Он стянул с меня джинсы, я отвернулась и тут же забылась гадким, тревожным, сухим пьяным сном.
— Ты чего? — услышала я сквозь собственный крик.
Не успев вспомнить, что происходит и где я нахожусь, я испуганно начала пересказывать сон:
— Там они такие… с черным головами… и… а я в сарае и он горит… а они все надвигаются… и так страшно…
— Все хорошо… — Паша гладил меня по голове. — Водички?
— Ага-ага…
Пока я жадно пила, он с умилением смотрел на меня, и я думала, что в его заботе, кажется, не было ничего фальшивого. Ну, такого… когда люди знают, что вот тут положено сочувствовать, делать скорбные или, наоборот, радостные лица… Я чувствовала, что он искренне переживает, что мне приснился страшный сон, и он действительно хочет меня успокоить, а не ждет с нетерпением, когда же я наконец засну.

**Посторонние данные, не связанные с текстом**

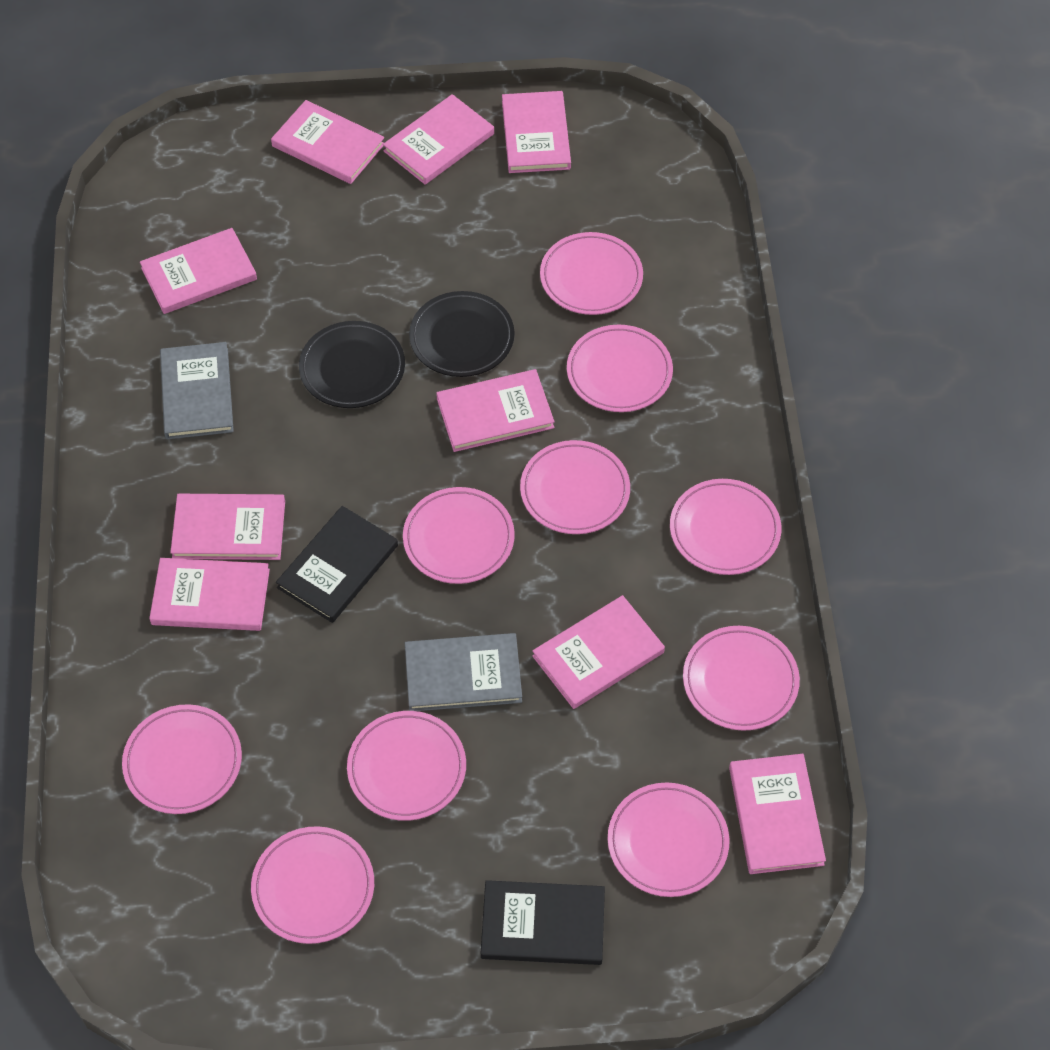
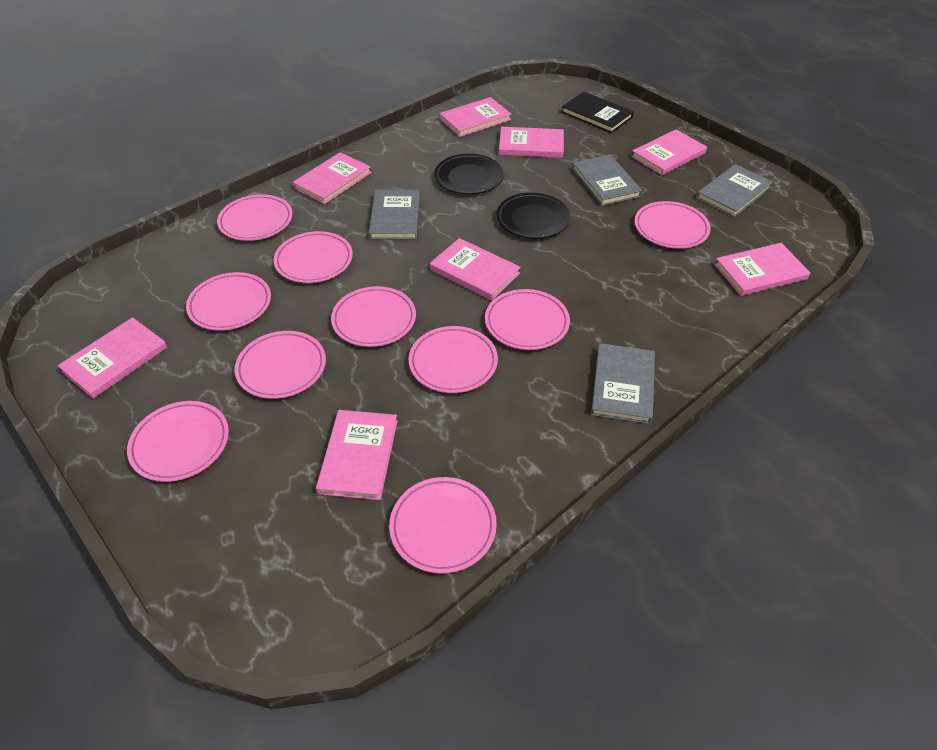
black book: 2 -> 1
grey book: 2 -> 4
pink book: 9 -> 8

Это было и удивительно, и приятно, и необычно — на меня давно никто не смотрел с таким вниманием и нежностью. И Паша совсем не ругался, когда остаток воды нечаянно вылился на его половину кровати.
С шумным вздохом я рухнула на подушку, а он натянул мне одеяло на плечи и прошептал:
— Спи давай. Тебе приснится хороший сон.
Глава 32
— Что, в конце концов, здесь происходит? — сурово произнесла я и завалилась на стену.

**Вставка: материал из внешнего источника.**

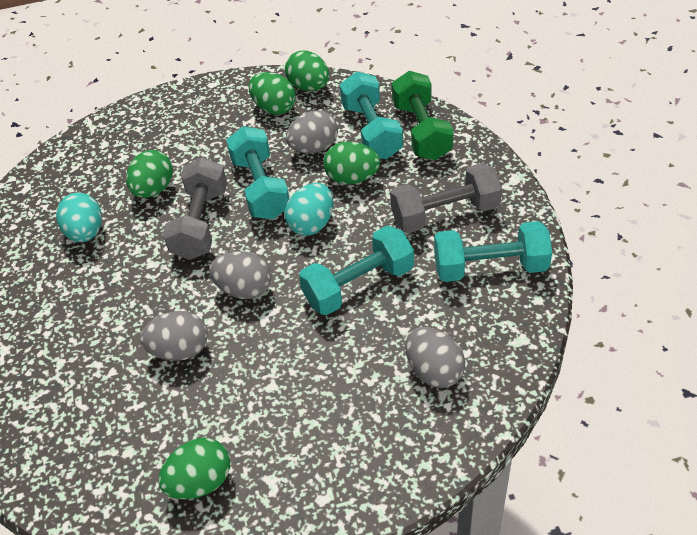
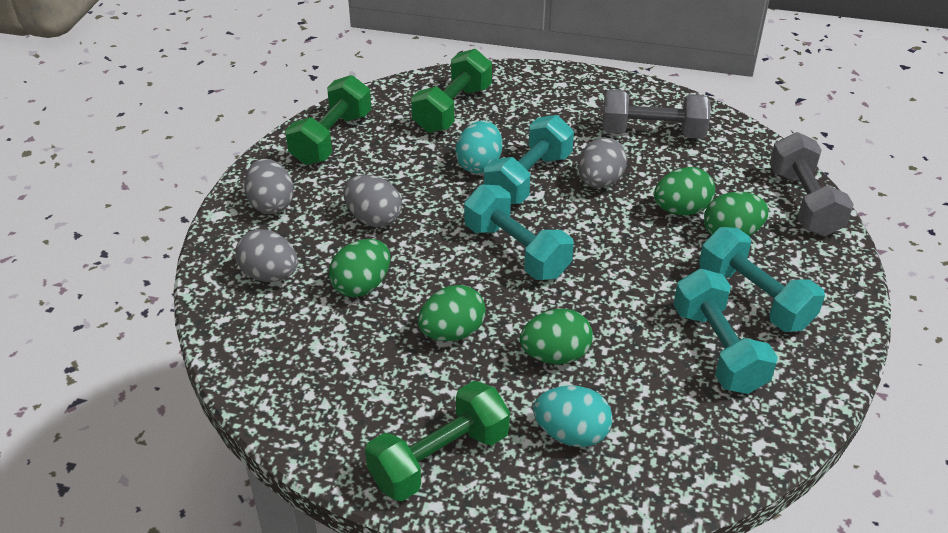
green dumbbell: 1 -> 3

Меня как будто уронили — стоять оказалось невероятно трудно: человеческие ноги для вертикального положения совершенно не приспособлены.

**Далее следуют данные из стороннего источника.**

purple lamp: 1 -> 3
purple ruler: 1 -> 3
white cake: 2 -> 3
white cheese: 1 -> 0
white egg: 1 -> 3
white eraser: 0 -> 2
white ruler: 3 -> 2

Всю оставшуюся жизнь, произнося слово «похмелье», я буду вспоминать этот самый день. Со мной было все: многочисленные признаки алкогольного отравления соединились и окрепли в моем обезвоженном теле. Наверное, человек не может вынести, когда его одновременно тошнит, шатает, то знобит, то швыряет в жар… раскалывается голова, трясутся руки, колотится сердце, льет пот, хочется пить, но от каждого глотка выворачивает наизнанку… давит глаза… зрение какое-то мутное, слабость невыносимая…
— Туалет работает?.. — пробормотала я.
Рабочие, которых я оторвала от завтрака — кефир и булки, — закивали. Я бросилась в ванную, выглядевшую совсем не так, как до ремонта — все в ней было в новых, в неожиданных местах и другого цвета. Нащупав унитаз, я бухнулась оземь… внутри все переворачивалось, желудок дергался спазмами, из глаз текли слезы, из носа — сопли… и главное, это никак не заканчивалось. Я устало оперлась локтем на край унитаза, вцепилась пальцами в волосы и время от времени чуть наклонялась вперед.
Через час мне стало нормально. Я вышла из комы: начала ходить, разговаривать и проявлять желания.